# Tutorial 2: Using SFT and LoRA for Financial Sentiment

• Find the  [Notebook](https://colab.research.google.com/github/towardsai/ragbook-notebooks/blob/main/notebooks/Chapter%2010%20-%20FineTuning_a_LLM_Financial_Sentiment_CPU.ipynb)  for this section at  [towardsai.net/book](http://towardsai.net/book).

We aim to fine-tune an LLM for conducting  **sentiment analysis on financial statements**. The LLM would categorize financial tweets as positive, negative, or neutral. The FinGPT project manages the dataset used in this tutorial. The dataset is a crucial element in this process.

A detailed script for implementation and experimentation is included at the end of this chapter.

In this tutorial, we’ll fine-tune an LLM on a CPU. This is doable with some specific CPUs with optimizations specifically for common operations used in AI, such as Intel’s Xeon CPUs with the use of  [Intel Advanced Matrix Extensions](https://www.intel.com/content/www/us/en/products/docs/accelerator-engines/advanced-matrix-extensions/overview.html)  (AMX). For this tutorial, we create a Compute Engine virtual machine with 64 GB of RAM (as we’ll fine-tune the model on CPU) and the previously mentioned CPUs. Both fine-tuning and inference can be accomplished by leveraging its optimization technologies.

⚠️It’s important to be aware of the costs associated with virtual machines. The total cost will depend on the machine type and the instance’s uptime. Regularly check your costs in the billing section of GCP and spin off your instances when you don’t use them.

💡If you want to run the code in the section without spending much money, you can perform a few iterations of training on your virtual machine and then stop it.

## Loading the Dataset

The FinGPT sentiment dataset includes a collection of financial tweets and their associated labels. The dataset also features an instruction column, typically containing a prompt such as “What is the sentiment of the following content? Choose from Positive, Negative, or Neutral.”

We use a smaller subset of the dataset from the Deep Lake database for practicality and efficiency, which already hosts the dataset on its hub.

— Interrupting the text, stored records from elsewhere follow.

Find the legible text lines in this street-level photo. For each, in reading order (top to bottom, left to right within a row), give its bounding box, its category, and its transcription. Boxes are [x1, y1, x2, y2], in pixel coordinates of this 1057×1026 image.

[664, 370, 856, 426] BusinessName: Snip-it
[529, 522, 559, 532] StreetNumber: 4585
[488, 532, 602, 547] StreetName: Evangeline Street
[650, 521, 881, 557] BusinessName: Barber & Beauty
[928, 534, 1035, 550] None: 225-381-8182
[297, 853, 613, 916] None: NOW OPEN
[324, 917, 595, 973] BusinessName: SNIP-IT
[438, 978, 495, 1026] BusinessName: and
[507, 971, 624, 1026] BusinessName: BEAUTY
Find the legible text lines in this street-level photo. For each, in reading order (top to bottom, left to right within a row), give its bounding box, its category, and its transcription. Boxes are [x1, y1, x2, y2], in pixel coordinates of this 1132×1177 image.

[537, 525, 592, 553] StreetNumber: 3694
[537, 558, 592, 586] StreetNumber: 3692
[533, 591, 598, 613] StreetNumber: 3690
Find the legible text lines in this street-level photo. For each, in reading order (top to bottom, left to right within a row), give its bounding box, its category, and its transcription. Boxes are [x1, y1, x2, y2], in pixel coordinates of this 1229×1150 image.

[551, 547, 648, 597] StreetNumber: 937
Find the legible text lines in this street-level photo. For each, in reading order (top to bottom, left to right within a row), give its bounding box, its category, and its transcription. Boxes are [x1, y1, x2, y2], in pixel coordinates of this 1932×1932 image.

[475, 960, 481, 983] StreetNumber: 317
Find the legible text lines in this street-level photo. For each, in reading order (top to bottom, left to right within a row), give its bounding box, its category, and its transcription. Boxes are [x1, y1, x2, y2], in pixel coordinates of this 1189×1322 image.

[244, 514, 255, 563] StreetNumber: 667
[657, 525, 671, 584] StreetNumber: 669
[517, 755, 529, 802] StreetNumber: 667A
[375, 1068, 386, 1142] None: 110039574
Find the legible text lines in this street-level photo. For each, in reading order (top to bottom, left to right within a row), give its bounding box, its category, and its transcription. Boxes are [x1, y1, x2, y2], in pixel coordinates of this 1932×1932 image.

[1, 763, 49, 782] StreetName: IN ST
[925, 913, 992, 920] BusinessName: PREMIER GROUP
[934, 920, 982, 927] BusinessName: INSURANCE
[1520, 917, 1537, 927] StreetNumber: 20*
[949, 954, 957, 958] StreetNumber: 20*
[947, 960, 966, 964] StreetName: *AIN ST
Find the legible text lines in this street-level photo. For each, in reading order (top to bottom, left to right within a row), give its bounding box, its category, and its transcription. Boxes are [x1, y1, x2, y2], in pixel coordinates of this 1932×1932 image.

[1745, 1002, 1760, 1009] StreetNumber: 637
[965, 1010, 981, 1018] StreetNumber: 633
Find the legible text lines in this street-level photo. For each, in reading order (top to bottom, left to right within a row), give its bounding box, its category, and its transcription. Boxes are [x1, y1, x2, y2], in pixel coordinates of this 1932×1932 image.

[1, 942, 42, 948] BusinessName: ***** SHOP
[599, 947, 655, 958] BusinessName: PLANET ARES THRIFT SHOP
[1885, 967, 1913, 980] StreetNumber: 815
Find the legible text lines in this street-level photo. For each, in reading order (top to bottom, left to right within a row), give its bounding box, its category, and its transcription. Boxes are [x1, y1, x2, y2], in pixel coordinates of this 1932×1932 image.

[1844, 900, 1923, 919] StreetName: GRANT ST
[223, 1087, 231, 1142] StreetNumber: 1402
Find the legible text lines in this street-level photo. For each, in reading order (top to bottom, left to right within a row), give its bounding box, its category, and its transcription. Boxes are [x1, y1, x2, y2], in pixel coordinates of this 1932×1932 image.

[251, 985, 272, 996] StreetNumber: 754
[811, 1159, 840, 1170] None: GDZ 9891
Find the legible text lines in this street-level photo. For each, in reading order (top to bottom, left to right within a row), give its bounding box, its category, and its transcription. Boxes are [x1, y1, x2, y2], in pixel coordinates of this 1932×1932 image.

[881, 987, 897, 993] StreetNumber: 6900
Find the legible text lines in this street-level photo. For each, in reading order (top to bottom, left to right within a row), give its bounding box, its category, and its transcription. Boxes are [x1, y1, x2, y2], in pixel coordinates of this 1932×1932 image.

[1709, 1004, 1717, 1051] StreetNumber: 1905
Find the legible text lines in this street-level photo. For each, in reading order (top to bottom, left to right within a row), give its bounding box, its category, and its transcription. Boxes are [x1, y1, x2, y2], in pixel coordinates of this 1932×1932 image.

Use the `deeplake.load()` function to create the Dataset object and load the samples:

In [None]:
import deeplake

# Connect to the training and testing datasets
ds = deeplake.load('hub://genai360/FingGPT-sentiment-train-set')
ds_valid = deeplake.load('hub://genai360/FingGPT-sentiment-valid-set')

print(ds)

    Dataset(path='hub://genai360/FingGPT-sentiment-train-set', read_only=True, tensors=['input', 'instruction', 'output'])

Now, develop a function to format a dataset sample into an appropriate input for the model. Unlike previous methods, this approach includes the instructions at the beginning of the prompt.

The format is: `<instruction>\n\nContent: <tweet>\n\nSentiment: <sentiment>`. The placeholders within <> will be replaced with relevant values from the dataset.

In [None]:
def prepare_sample_text(example):
    """Prepare the text from a sample of the dataset."""
    text = f"""{example['instruction'].text()}\n\nContent: {example['input'].text()}\n\nSentiment: {example['output'].text()}"""
    return text

Here is a formatted input derived from an entry in the dataset:

    What is the sentiment of this news? Please choose an answer from {negative/neutral/positive}  
      
    Content: Diageo Shares Surge on Report of Possible Takeover by Lemann  
      
    Sentiment: positive

Initialize the [OPT-1.3B language model](https://huggingface.co/facebook/opt-1.3b) tokenizer and use the ConstantLengthDataset class to create the training and validation dataset. It aggregates multiple samples until a set sequence length threshold is met, improving the efficiency of the training process.

In [None]:
# Load the tokenizer
from transformers import AutoTokenizer
tokenizer = AutoTokenizer.from_pretrained("facebook/opt-1.3b")

# Create the ConstantLengthDataset
from trl.trainer import ConstantLengthDataset

train_dataset = ConstantLengthDataset(
    tokenizer,
    ds,
    formatting_func=prepare_sample_text,
    infinite=True,
    seq_length=1024
)

eval_dataset = ConstantLengthDataset(
    tokenizer,
    ds_valid,
    formatting_func=prepare_sample_text,
    seq_length=1024
)

# Show one sample from train set
iterator = iter(train_dataset)
sample = next(iterator)
print(sample)

    {'input_ids': tensor([50118, 35212, 8913, ..., 2430, 2, 2]),  
    'labels': tensor([50118, 35212, 8913, ..., 2430, 2, 2])}

💡Before launching the training process, execute the following code to reset the iterator pointer if the iterator is used to print a sample from the dataset: `train_dataset.start_iteration = 0`.